Cel zadania 1 - Przepisz dokładnie fragment tekstu o meczu ROW-u Rybnik w Ostrowie Wielkopolskim, zaczynając od słów "W ostatnią niedzielę" i kończąc na słowach "zadecydował ostatni bieg.".

Fragment do przeczytania -
W ostatnią niedzielę ROW Rybnik zainaugurował nowy sezon. Zaczął go od przegranej w Ostrowie Wielkopolskim, chociaż o końcowym wyniku zadecydował ostatni bieg.
Pierwsze biegi zadecydowały
Już po pierwszych biegach wiadome było, że „Rekiny” czeka ciężka przeprawa. Przegrywali różnicą 11 punktów, lecz zdołali odrobić straty i do ostatniego biegu byli w grze jeśli chodzi o zwycięstwo. Swój duży wkład w to miał Patryk Wojdyło, który co prawda zaczął od ostatniego miejsca, lecz później spasował się z ostrowskim owalem. – Po pierwszym biegu przeprowadziliśmy delikatne zmiany w motocyklu. Pomogła też zmiana też pól, bo z czwartego dzisiaj było ciężko wyjechać, ale z tych zewnętrznych. Później dopasowaliśmy motocykl i nie było problemów – powiedział bo zakończonym spotkaniu.
Ostatecznie ekipie ROW-u zabrakło jednego punktu. W powtórzonym piętnastym wyścigu para Kurtz-Wojdyło wyszła po starcie na podwójne prowadzenie, lecz na drugim wirażu przedzielił ich Oliver Berntzon. To właśnie to zadecydowało o końcowym wyniku. – Każdy mógł dorzucić cegiełkę. Ja na pewno wiozłem bardzo ważne punkty i po prostu ich nie dowiozłem – kontynuował.

Udostępnione materiały -
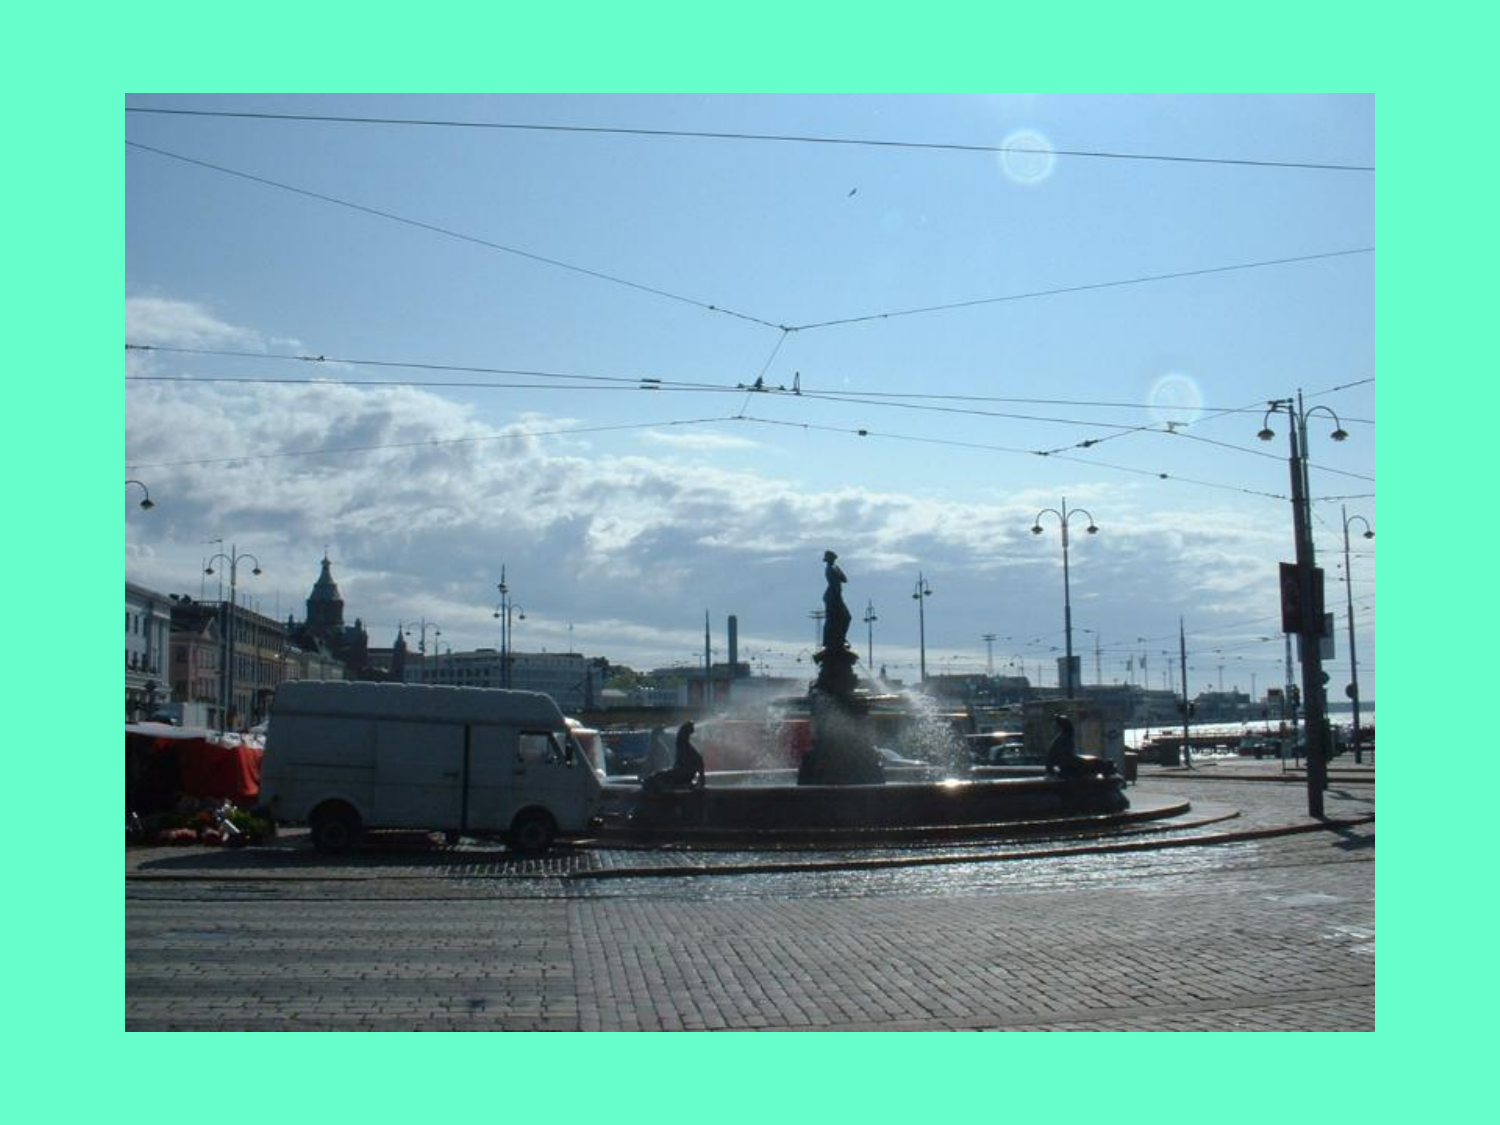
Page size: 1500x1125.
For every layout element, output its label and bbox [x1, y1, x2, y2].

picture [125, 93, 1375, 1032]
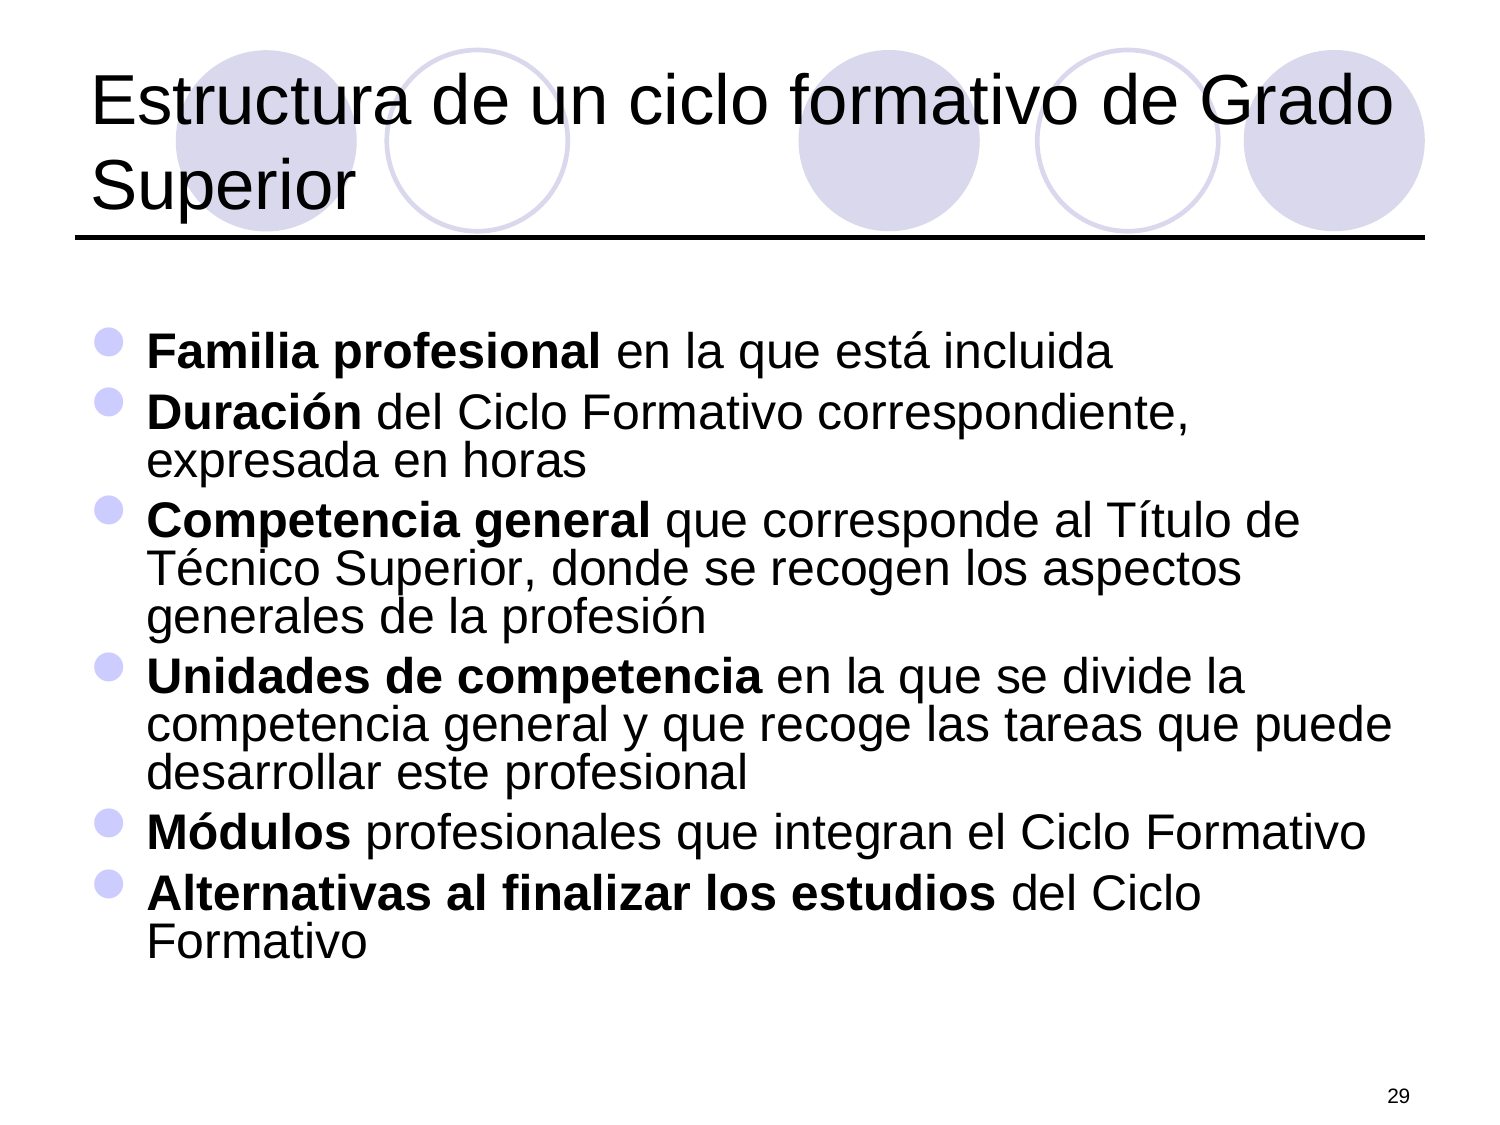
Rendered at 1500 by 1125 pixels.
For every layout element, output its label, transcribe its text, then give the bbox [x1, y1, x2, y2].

Cel zadania 2 - Zapisz jako tabelę Markdown z kolumnami „Nr” i „Wiersz” wiersze rekordów od ich początku do wiersza zawierającego "picture [125, 93, 1375, 1032]" włącznie. Pomiń puste wiersze oraz obrazy.

Wynik zadania 1 -
W ostatnią niedzielę ROW Rybnik zainaugurował nowy sezon. Zaczął go od przegranej w Ostrowie Wielkopolskim, chociaż o końcowym wyniku zadecydował ostatni bieg.

Wynik zadania 2 -
| Nr | Wiersz |
|---|---|
| 1 | Page size: 1500x1125. |
| 2 | For every layout element, output its label and bbox [x1, y1, x2, y2]. |
| 3 | picture [125, 93, 1375, 1032] |